→ Passage shown:
========================================

RamALamADingDong2 · 01/02/2026 11:49

About £27k in 2014. I'm on plan 2. It's now gone up to over £36k🙃

Duckingpondlake · 01/02/2026 11:53

£2000 in 2013, mostly NHS funded thankfully. Paid it off in a year.

miss79guided · 01/02/2026 11:57

The best way is to get somebody else to pay for you
> as with everythin in life

CraftyNavySeal · 01/02/2026 12:09

About 11k in 2014, I got in the last year of plan 1. Only paid it off last year, didn’t start making a dent until 2019.

In European countries where it’s free, most people go to their local uni because everyone is guaranteed a place but not everyone is guaranteed to pass each year.

This makes the most sense to me. Make it free and accessible but hard so in the end a degree actually means something.

ComtesseDeSpair · 01/02/2026 12:49

MidnightMeltdown · 31/01/2026 00:25

Do we really all benefit from a ‘well educated’ population? I’ve heard this line trotted out before, and sure, we all benefit from doctors, dentists etc, but the vast majority of people don’t need a degree. Personally, I think we would benefit from far fewer people going to university, and more people learning on the job. It’s not right that people who don’t go to university should have to pay for the people who do useless degrees and never pay the money back.

========================================

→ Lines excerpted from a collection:

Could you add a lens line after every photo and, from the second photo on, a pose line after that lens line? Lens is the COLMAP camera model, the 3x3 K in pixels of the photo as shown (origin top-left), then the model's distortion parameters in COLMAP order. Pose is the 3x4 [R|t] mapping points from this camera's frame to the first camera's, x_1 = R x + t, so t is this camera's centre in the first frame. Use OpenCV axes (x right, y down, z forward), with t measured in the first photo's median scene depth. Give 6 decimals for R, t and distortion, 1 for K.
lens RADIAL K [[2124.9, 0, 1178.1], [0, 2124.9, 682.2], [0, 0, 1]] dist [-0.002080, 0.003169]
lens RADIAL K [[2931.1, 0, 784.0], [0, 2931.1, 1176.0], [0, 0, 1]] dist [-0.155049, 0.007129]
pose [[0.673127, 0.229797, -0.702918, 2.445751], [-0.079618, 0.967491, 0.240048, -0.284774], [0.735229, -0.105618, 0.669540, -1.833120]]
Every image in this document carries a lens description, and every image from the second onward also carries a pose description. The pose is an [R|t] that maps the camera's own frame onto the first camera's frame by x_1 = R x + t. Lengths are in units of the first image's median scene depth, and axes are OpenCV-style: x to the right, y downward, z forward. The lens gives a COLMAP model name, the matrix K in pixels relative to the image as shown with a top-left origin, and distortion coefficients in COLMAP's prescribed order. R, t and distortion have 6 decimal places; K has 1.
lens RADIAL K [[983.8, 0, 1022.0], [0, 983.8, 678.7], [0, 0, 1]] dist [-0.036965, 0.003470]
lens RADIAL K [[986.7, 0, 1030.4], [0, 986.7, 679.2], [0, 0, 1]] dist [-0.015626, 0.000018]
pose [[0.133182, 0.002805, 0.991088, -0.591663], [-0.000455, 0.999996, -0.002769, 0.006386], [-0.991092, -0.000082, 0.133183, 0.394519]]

========================================

→ Exercise aim:
Resume the forum thread on student loan debt, starting right after the last sentence shown.

→ Answer section:
I agree and I think higher education overall needs a huge shakeup. A friend’s 20-year-old DS has just been accepted onto a nebulous degree at a poorly-rated university. He has two A Levels at grade D, the entry criteria is one A Level at grade D or above or equivalent. Honestly, I think it’s predatory of universities to even be offering these types of degrees and of the government to allow student finance for them. There’s no benefit to anyone at all for young people who simply aren’t academic to be doing these sorts of degrees, graduating with student debt, and having no chance of competing in the job market against clever graduates with solid degrees from good universities.

Andsoitbeganagain · 01/02/2026 12:56

About £11k, graduated 2001. Didn't earn enough to pay any back for many years. I think with interest it got up to around £14 at one point. Paid it off around 2016.

Butchyrestingface · 01/02/2026 13:01

Graduated from a Scottish uni with undergrad in 2000. So no tuition fees and only about £4,000 in personal loans. Long paid off. Did a couple of masters since but paid them upfront.

Don't think I'd go to uni now as a youngster if I lived in England or Wales unless for a degree which led to a specific career outcome (eg, medicine, law, teaching). Not for a chuffing humanities subject.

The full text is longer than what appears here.